There are a handful of other special characters. The most common are "\n", newline, and "\t", tab, but you can see the complete list by requesting help on ": ?'"', or ?"'".

Sometimes you will also see strings like "\u00b5". This is a way of writing non-English characters that works on all platforms:

x <- "\u00b5"
x
#> [1] "µ"

Multiple strings are often stored in a character vector, which you can create with c():

c("one", "two", "three")
#> [1] "one"   "two"   "three"

### 15.1.3 Measure string length with str_length()

Base R contains many functions to work with strings, but we will avoid them because they can be inconsistent, which makes them hard to remember.

Instead, we will use functions from stringr. stringr contains functions with more intuitive names, and all start with str_. For example, str_length() tells you the number of characters in a string:

str_length(c("a", "R for data science", NA))
#> [1]  1 18 NA

The common str_ prefix is particularly useful if you use RStudio, because typing str_ will trigger autocomplete, allowing you to see all stringr functions:

### 15.1.4 Combine strings with str_c()

To combine two or more strings, use str_c():

str_c("x", "y")
#> [1] "xy"
str_c("x", "y", "z")
#> [1] "xyz"

Use the sep argument to control how they are separated:

str_c("x", "y", sep = ", ")

Short-answer chart tasks:
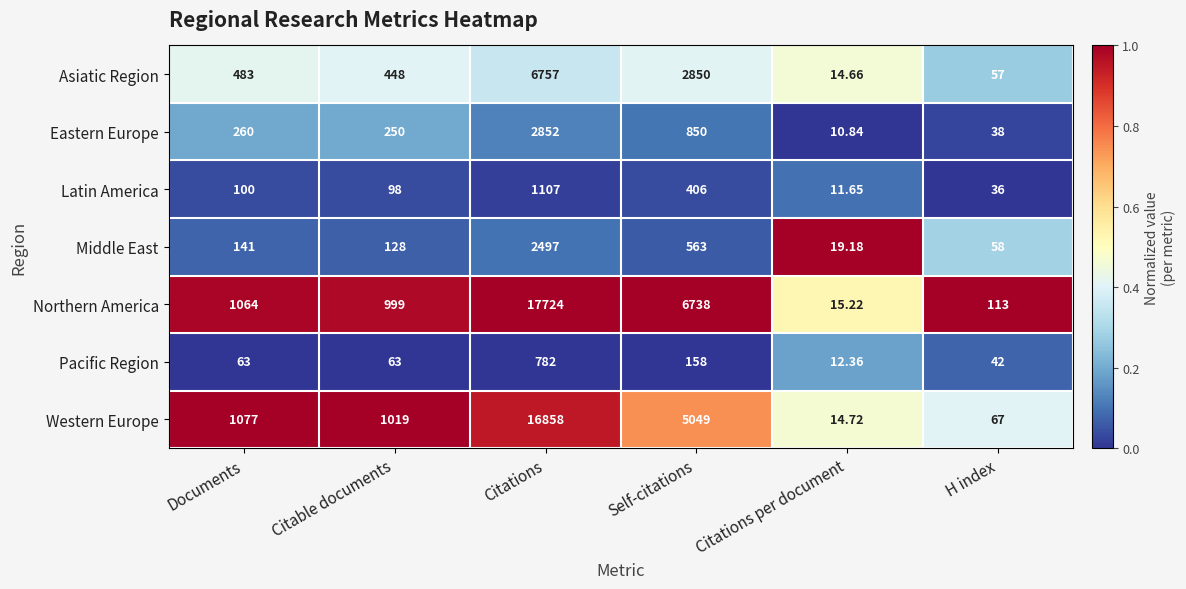

Rank the series at H index from highest to lowest value.

Northern America, Western Europe, Middle East, Asiatic Region, Pacific Region, Eastern Europe, Latin America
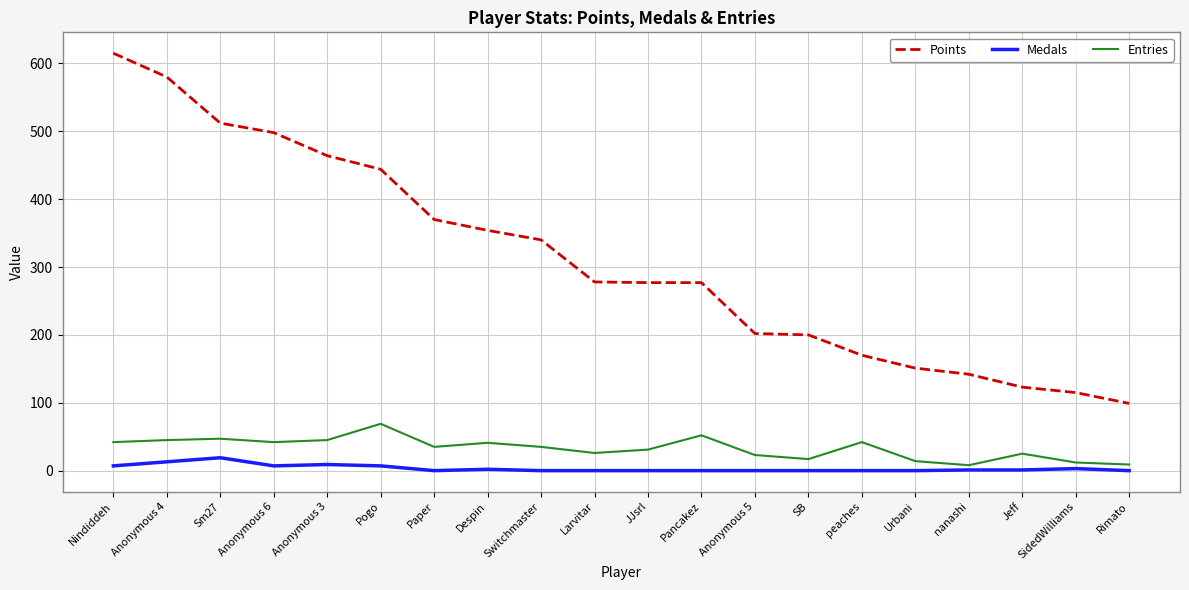

What is the difference between the Points values at Nindiddeh and Despin?

261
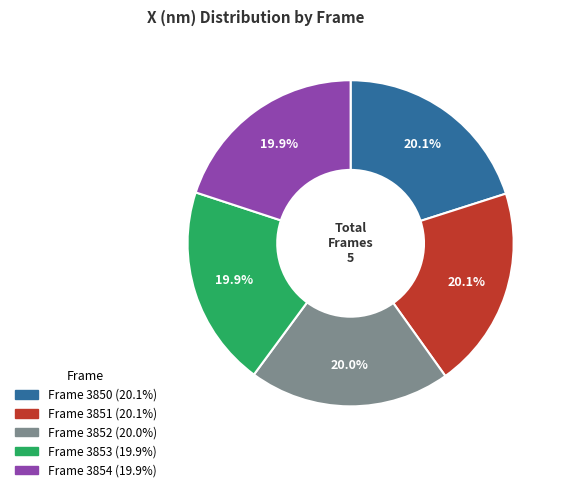

Is there a majority slice in this chart?

No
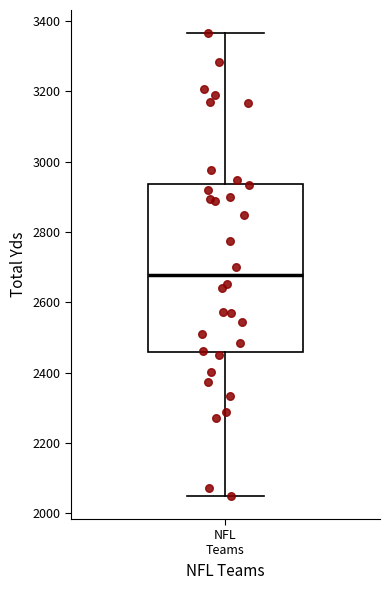

Where does the lower whisker of the box for NFL Teams end on the y-axis? The values are not printed on the chart, so give them approximately, as read against the axis.

2040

Exercises:
- 1) Answer these questions using the R strings excerpt:
(a) What does "\t" stand for?
(b) Why does the text avoid the base R string functions?
(c) How do the names of all stringr functions begin?
- 2) Decide whether each statement agrees with the R strings excerpt, and support each yes or no with the deciding words quoted from it.
(a) Writing a character as "\u00b5" works only on some platforms.
(b) A character vector of several strings can be created with c().
(c) The sep argument of str_c() controls how the combined strings are separated.
- 3) Write what comes next in the R strings excerpt, picking up right after its last line.

Responses by item number:
- 1)
(a) Tab.
(b) Because they can be inconsistent, which makes them hard to remember.
(c) With str_.

- 2)
(a) No: "This is a way of writing non-English characters that works on all platforms"
(b) Yes: "Multiple strings are often stored in a character vector, which you can create with c()"
(c) Yes: "Use the sep argument to control how they are separated"

- 3)
#> [1] "x, y"

str_c() is vectorised, and it automatically recycles shorter vectors to the same length as the longest:

x <- c("a", "b", "c")
str_c("prefix-", x)
#> [1] "prefix-a" "prefix-b" "prefix-c"

To collapse a vector of strings into a single string, use collapse:

x <- c("x", "y", "z")
str_c(x, sep = ", ") # This will not work
#> [1] "x" "y" "z"
str_c(x, collapse = ", ") # But this will
#> [1] "x, y, z"

### 15.1.5 Subset strings with str_sub()

You can extract parts of a string using str_sub(). As well as the string, str_sub() takes start and end arguments, which give the (inclusive) position of the substring:

x <- c("Rochelle is the GOAT")
str_sub(x, 1, 8)
#> [1] "Rochelle"

# Negative numbers count backwards from the end
str_sub(x, -8, -1)
#> [1] "the GOAT"

You can also use the assignment form of str_sub() to modify strings:

x <- c("Rochelle is the GOAT")
str_sub(x, 1, 1) <- str_to_lower(str_sub(x, 1, 1))
x
#> [1] "rochelle is the GOAT"

### 15.1.6 Locales

Above I used str_to_lower() to change the text to lower case. You can also use str_to_upper() or str_to_title(). However, changing case is more complicated than it might at first appear, because different languages have different rules for changing case. You can pick which set of rules to use by specifying a locale:

# Turkish has two i's (with and without a dot), and it
# has a different rule for capitalising each of them:
str_to_upper(c("i", "ı"))
#> [1] "I" "I"
str_to_upper(c("i", "ı"), locale = "tr")
#> [1] "İ" "I"

The locale is specified as a ISO 639 language code, which is a two- or three-letter abbreviation. If you do not already know the code for your language, Wikipedia has a good list. If you leave the locale blank, it will use the current locale, as provided by your operating system.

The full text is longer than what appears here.